O mês de novembro, mês da consciência negra é marcada por atividades de discussão e conhecimento nas instituições de ensino

No último dia 17.11, o Instituto Ganga Zumba realizou duas atividades em instituições Pública e Privada a primeira foi realizada na  escola 1º escola bilíngue do estado do Amazonas, Escola Estadual Djalma Cunha Batista das 14h00 às 16h00,  para crianças do 6º ano do ensino fundamental.

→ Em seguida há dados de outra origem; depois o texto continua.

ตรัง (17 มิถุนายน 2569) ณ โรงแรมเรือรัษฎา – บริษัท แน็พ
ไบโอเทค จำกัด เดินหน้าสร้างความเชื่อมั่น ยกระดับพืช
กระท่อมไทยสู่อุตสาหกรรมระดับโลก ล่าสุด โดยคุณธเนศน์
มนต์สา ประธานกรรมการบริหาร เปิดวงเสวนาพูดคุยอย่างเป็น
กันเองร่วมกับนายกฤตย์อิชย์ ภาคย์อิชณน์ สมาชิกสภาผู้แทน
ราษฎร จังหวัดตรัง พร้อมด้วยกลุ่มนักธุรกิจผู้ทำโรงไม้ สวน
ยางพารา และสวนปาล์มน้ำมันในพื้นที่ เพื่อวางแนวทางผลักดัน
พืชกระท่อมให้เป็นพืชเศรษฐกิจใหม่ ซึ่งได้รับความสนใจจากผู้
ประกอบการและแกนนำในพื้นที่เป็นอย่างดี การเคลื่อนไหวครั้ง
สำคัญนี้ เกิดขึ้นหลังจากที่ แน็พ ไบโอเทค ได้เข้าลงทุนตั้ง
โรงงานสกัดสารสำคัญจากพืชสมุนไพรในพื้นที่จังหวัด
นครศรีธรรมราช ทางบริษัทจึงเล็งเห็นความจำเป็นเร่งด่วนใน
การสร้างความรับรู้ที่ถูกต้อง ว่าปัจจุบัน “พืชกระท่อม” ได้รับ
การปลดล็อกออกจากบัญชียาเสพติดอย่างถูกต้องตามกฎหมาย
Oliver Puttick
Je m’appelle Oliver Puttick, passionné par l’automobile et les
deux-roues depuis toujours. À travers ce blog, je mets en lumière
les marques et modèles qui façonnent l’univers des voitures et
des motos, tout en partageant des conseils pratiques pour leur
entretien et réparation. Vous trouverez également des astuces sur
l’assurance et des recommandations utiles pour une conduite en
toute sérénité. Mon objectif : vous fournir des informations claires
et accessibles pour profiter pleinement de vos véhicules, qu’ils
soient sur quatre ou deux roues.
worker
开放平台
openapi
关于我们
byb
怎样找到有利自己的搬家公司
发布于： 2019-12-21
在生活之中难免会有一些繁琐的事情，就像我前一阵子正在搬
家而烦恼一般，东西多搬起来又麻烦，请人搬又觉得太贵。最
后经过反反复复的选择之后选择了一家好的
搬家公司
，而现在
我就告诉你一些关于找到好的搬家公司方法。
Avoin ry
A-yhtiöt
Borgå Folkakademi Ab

Confira a cobertura completa da palestra na E.E. Djalma Cunha Batista: https://flic.kr/s/aHskM8aHy5

Os palestrantes, a diretora do departamento de Tradições de Matrizes Africanas, Cristiane Floriza (Ya Flor) e o diretor do departamento de Saúde para População Negra Jhonatas Nascimento (Odé Táýô). A segunda atividade foi na ESBAM (Escola Superior Batista do Amazonas) para o curso de Recursos Humanos, o palestrando foi o Secretário Geral do Instituto Ganga Zumba – Luiz Fernando.

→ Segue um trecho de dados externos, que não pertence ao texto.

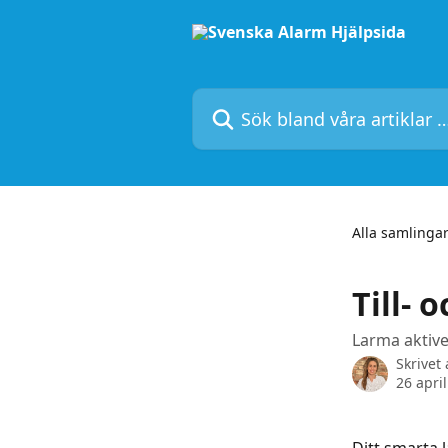
Hoppa till huvudinnehåll
Sök bland våra artiklar …
Alla samlinga
Till- 
Larma aktive
Skrivet
26 apri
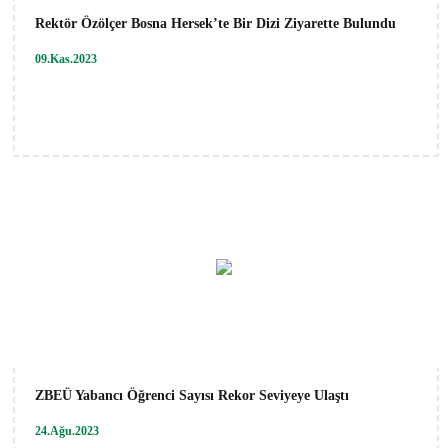
Rektör Özölçer Bosna Hersek’te Bir Dizi Ziyarette Bulundu
09.Kas.2023
ZBEÜ Yabancı Öğrenci Sayısı Rekor Seviyeye Ulaştı
24.Ağu.2023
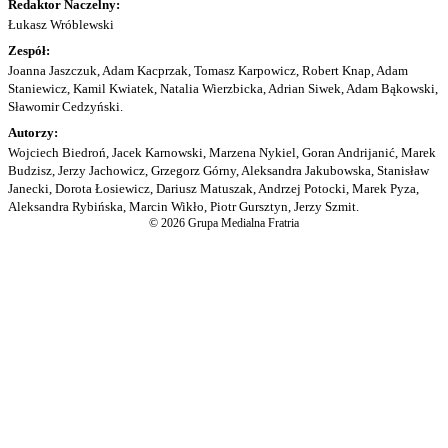
Redaktor Naczelny:
Łukasz Wróblewski
Zespół:
Joanna Jaszczuk, Adam Kacprzak, Tomasz Karpowicz, Robert Knap, Adam
Staniewicz, Kamil Kwiatek, Natalia Wierzbicka, Adrian Siwek, Adam Bąkowski,
Sławomir Cedzyński.
Autorzy:
Wojciech Biedroń, Jacek Karnowski, Marzena Nykiel, Goran Andrijanić, Marek
Budzisz, Jerzy Jachowicz, Grzegorz Górny, Aleksandra Jakubowska, Stanisław
Janecki, Dorota Łosiewicz, Dariusz Matuszak, Andrzej Potocki, Marek Pyza,
Aleksandra Rybińska, Marcin Wikło, Piotr Gursztyn, Jerzy Szmit.
© 2026 Grupa Medialna Fratria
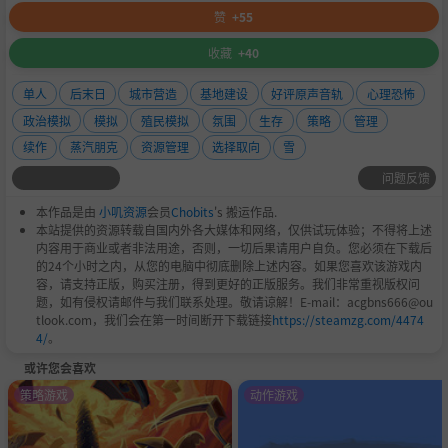
赞
+55
收藏
+40
单人
后末日
城市营造
基地建设
好评原声音轨
心理恐怖
政治模拟
模拟
殖民模拟
氛围
生存
策略
管理
续作
蒸汽朋克
资源管理
选择取向
雪
问题反馈
本作品是由
小叽资源
会员
Chobits
's 搬运作品.
本站提供的资源转载自国内外各大媒体和网络，仅供试玩体验；不得将上述
内容用于商业或者非法用途，否则，一切后果请用户自负。您必须在下载后
的24个小时之内，从您的电脑中彻底删除上述内容。如果您喜欢该游戏内
容，请支持正版，购买注册，得到更好的正版服务。我们非常重视版权问
题，如有侵权请邮件与我们联系处理。敬请谅解！E-mail：acgbns666@ou
tlook.com，我们会在第一时间断开下载链接
https://steamzg.com/4474
4/
。
或许您会喜欢
策略游戏
动作游戏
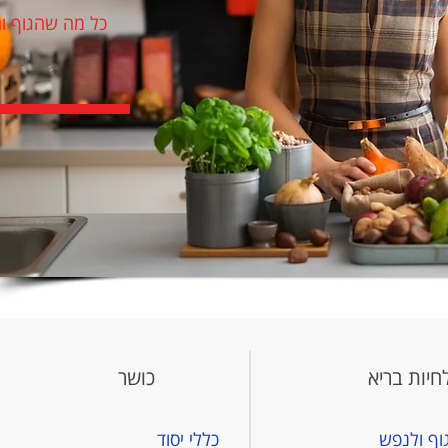
כל מה שהגוף וה
חיות בריא
כושר
וף ולנפש
כללי יסוד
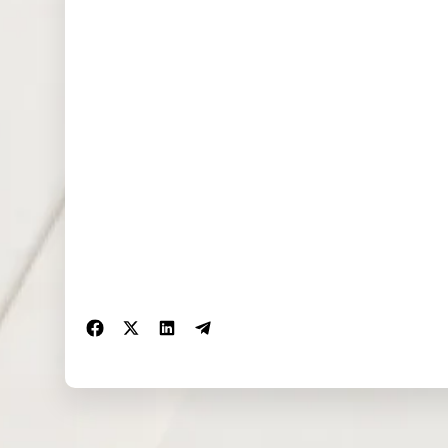
NAS100
1.487
0.000
0.556
(USD)
EU50 (EUR)
0.000
0.000
0.000
FRA40
0.221
0.000
0.000
(EUR)
ES35 (EUR)
2.858
2.841
0.000
CHINA50(U
0.000
0.250
0.000
SD)
US2000(US
0.069
0.063
0.022
D)
SA40(ZAR)
0.000
0.000
0.000
SGP20(SGD
0.000
0.000
0.000
)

De acordo com Cristiane Floriza (Ya Flor) a  atividade desenvolvida na escola Djalma Batista “A palestra foi de suma importância, pois as crianças puderam perceber que  o racismo está camuflado na sociedade e que a intolerância religiosa  é uma realidade, e os mais afetados são as religiões de Matrizes Africanas.” a palestra foi didático, regada a muitas perguntas e dúvidas sobre o tema, após o término da palestra as crianças tiveram uma oficina de turbante ministrada por Ya Flor.

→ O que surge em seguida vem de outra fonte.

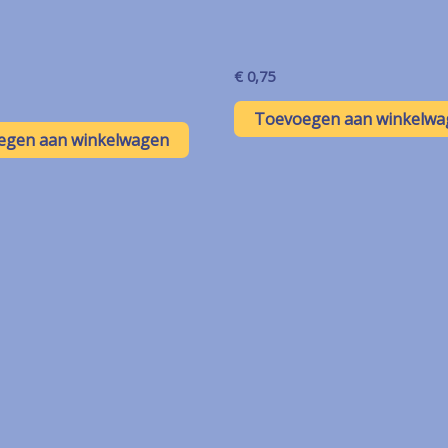
€
0,75
Toevoegen aan winkelwa
egen aan winkelwagen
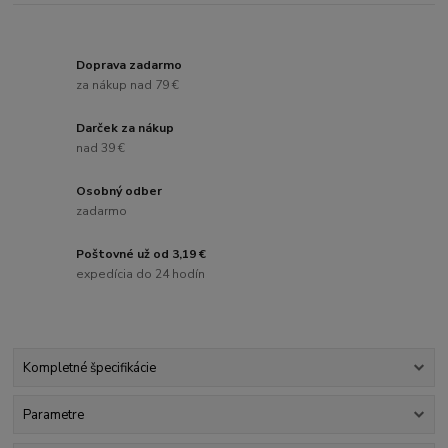
Doprava zadarmo
za nákup nad 79 €
Darček za nákup
nad 39 €
Osobný odber
zadarmo
Poštovné už od 3,19 €
expedícia do 24 hodín
Kompletné špecifikácie
Parametre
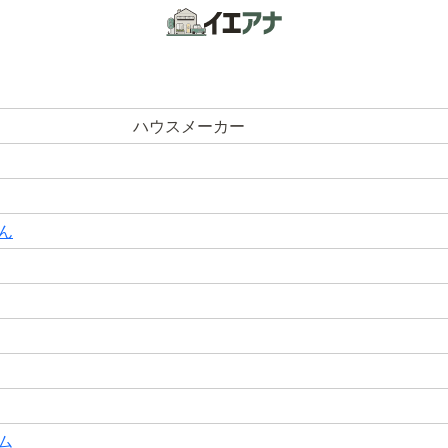
ハウスメーカー
ん
ム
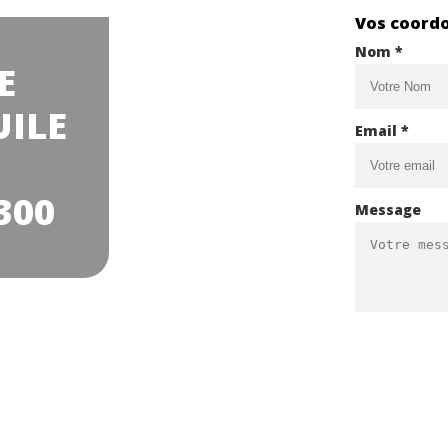
Vos coord
Nom *
E
UILE
Email *
300
Message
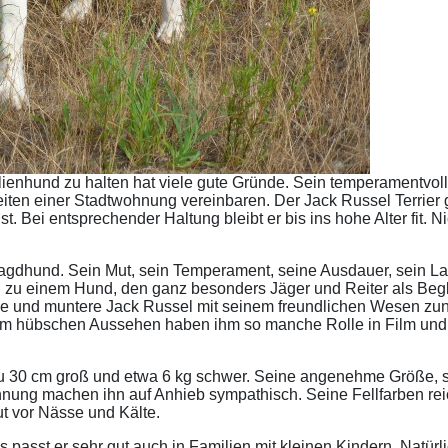
lienhund zu halten hat viele gute Gründe. Sein temperamentvoll
ten einer Stadtwohnung vereinbaren. Der Jack Russel Terrier gil
 Bei entsprechender Haltung bleibt er bis ins hohe Alter fit. Ni
ein Jagdhund. Sein Mut, sein Temperament, seine Ausdauer, sein 
 zu einem Hund, den ganz besonders Jäger und Reiter als Begle
ige und muntere Jack Russel mit seinem freundlichen Wesen zu
inem hübschen Aussehen haben ihm so manche Rolle in Film un
s zu 30 cm groß und etwa 6 kg schwer. Seine angenehme Größe, s
hnung machen ihn auf Anhieb sympathisch. Seine Fellfarben reic
gut vor Nässe und Kälte.
asst er sehr gut auch in Familien mit kleinen Kindern. Natürli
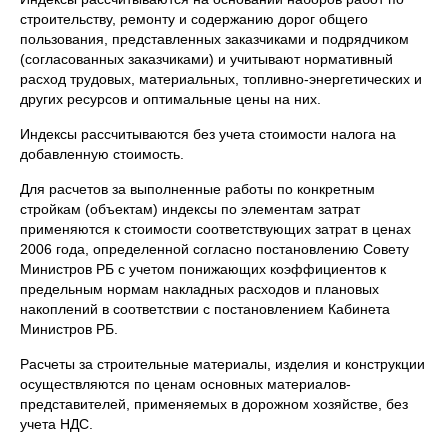
строительству, ремонту и содержанию дорог общего
пользования, представленных заказчиками и подрядчиком
(согласованных заказчиками) и учитывают нормативный
расход трудовых, материальных, топливно-энергетических и
других ресурсов и оптимальные цены на них.
Индексы рассчитываются без учета стоимости налога на
добавленную стоимость.
Для расчетов за выполненные работы по конкретным
стройкам (объектам) индексы по элементам затрат
применяются к стоимости соответствующих затрат в ценах
2006 года, определенной согласно постановлению Совету
Министров РБ с учетом понижающих коэффициентов к
предельным нормам накладных расходов и плановых
накоплений в соответствии с постановлением Кабинета
Министров РБ.
Расчеты за строительные материалы, изделия и конструкции
осуществляются по ценам основных материалов-
представителей, применяемых в дорожном хозяйстве, без
учета НДС.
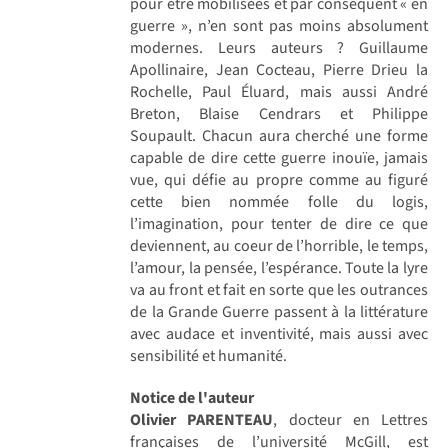
pour être mobilisées et par conséquent « en
guerre », n’en sont pas moins absolument
modernes. Leurs auteurs ? Guillaume
Apollinaire, Jean Cocteau, Pierre Drieu la
Rochelle, Paul Éluard, mais aussi André
Breton, Blaise Cendrars et Philippe
Soupault. Chacun aura cherché une forme
capable de dire cette guerre inouïe, jamais
vue, qui défie au propre comme au figuré
cette bien nommée folle du logis,
l’imagination, pour tenter de dire ce que
deviennent, au coeur de l’horrible, le temps,
l’amour, la pensée, l’espérance. Toute la lyre
va au front et fait en sorte que les outrances
de la Grande Guerre passent à la littérature
avec audace et inventivité, mais aussi avec
sensibilité et humanité.
Notice de l'auteur
Olivier PARENTEAU
, docteur en Lettres
françaises de l’université McGill, est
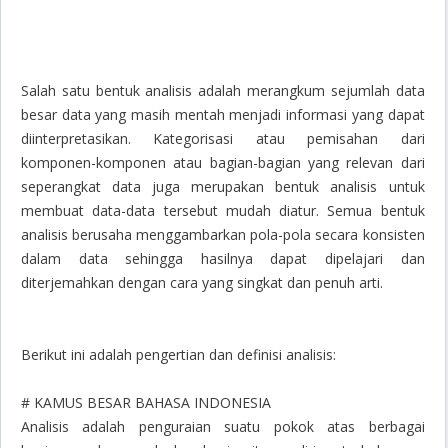
Salah satu bentuk analisis adalah merangkum sejumlah data
besar data yang masih mentah menjadi informasi yang dapat
diinterpretasikan. Kategorisasi atau pemisahan dari
komponen-komponen atau bagian-bagian yang relevan dari
seperangkat data juga merupakan bentuk analisis untuk
membuat data-data tersebut mudah diatur. Semua bentuk
analisis berusaha menggambarkan pola-pola secara konsisten
dalam data sehingga hasilnya dapat dipelajari dan
diterjemahkan dengan cara yang singkat dan penuh arti.
Berikut ini adalah pengertian dan definisi analisis:
# KAMUS BESAR BAHASA INDONESIA
Analisis adalah penguraian suatu pokok atas berbagai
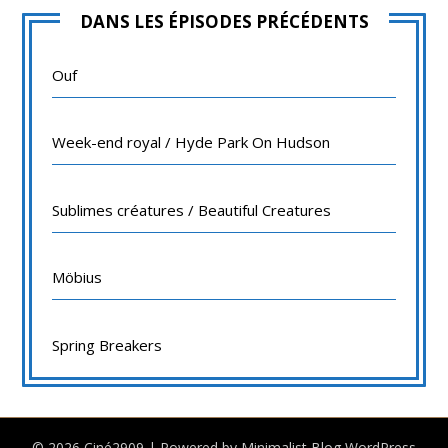
DANS LES ÉPISODES PRÉCÉDENTS
Ouf
Week-end royal / Hyde Park On Hudson
Sublimes créatures / Beautiful Creatures
Möbius
Spring Breakers
© 2026 Ciné2909
| Powered by
Minimalist Blog
WordPress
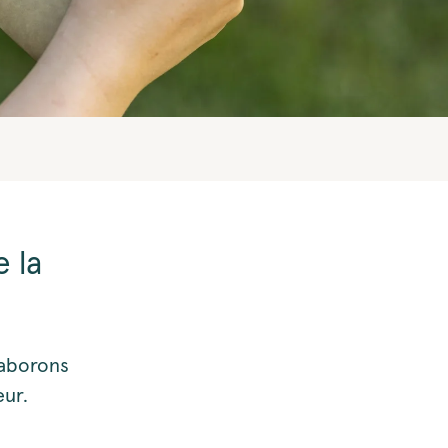
e la
laborons
eur.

As crianças ficaram deslumbrados com a quantidade de brincadeiras com origem africanas, como, Brincadeira de pega, Pula Corda, Escravo de Jó, Brincadeiras de Roda etc.

A segunda atividade foi na ESBAM (Escola Superior Batista do Amazonas) para os alunos do Curso de Recursos Humanos, o Secretário Geral do Instituto abordou o preconceito e as formas de racismo, principalmente o racismo Institucional, quebrando assim uma série estereótipos causados por uma sociedade, machista, racista, homofóbica, intolerante e preconceituosa.

Confira a cobertura completa da palestra na ESBAM: https://flic.kr/s/aHskLKNX1z

Os alunos puderam perceber que realmente o racismo é uma realidade. E muitas das vezes o racismo e o preconceito estão camuflados em pequenos gestos e ações do dia a dia. A aluna Maisa relatou que  já sofreu com o racismo “uma vez fui com umas amigas em um shopping da cidade, onde estavam inaugurando uma loja e quando fui entrar me proibiram pois não tinha de acordo com o gerente o perfil para estar naquele ambiente.”.

No decorrer da palestra alguns alunos começaram a perceber  que o racismo está sempre entrelaça a alguns contextos que geralmente  não queremos aceitar tais como o quesito raça e cor, situação financeira,  e escolaridade.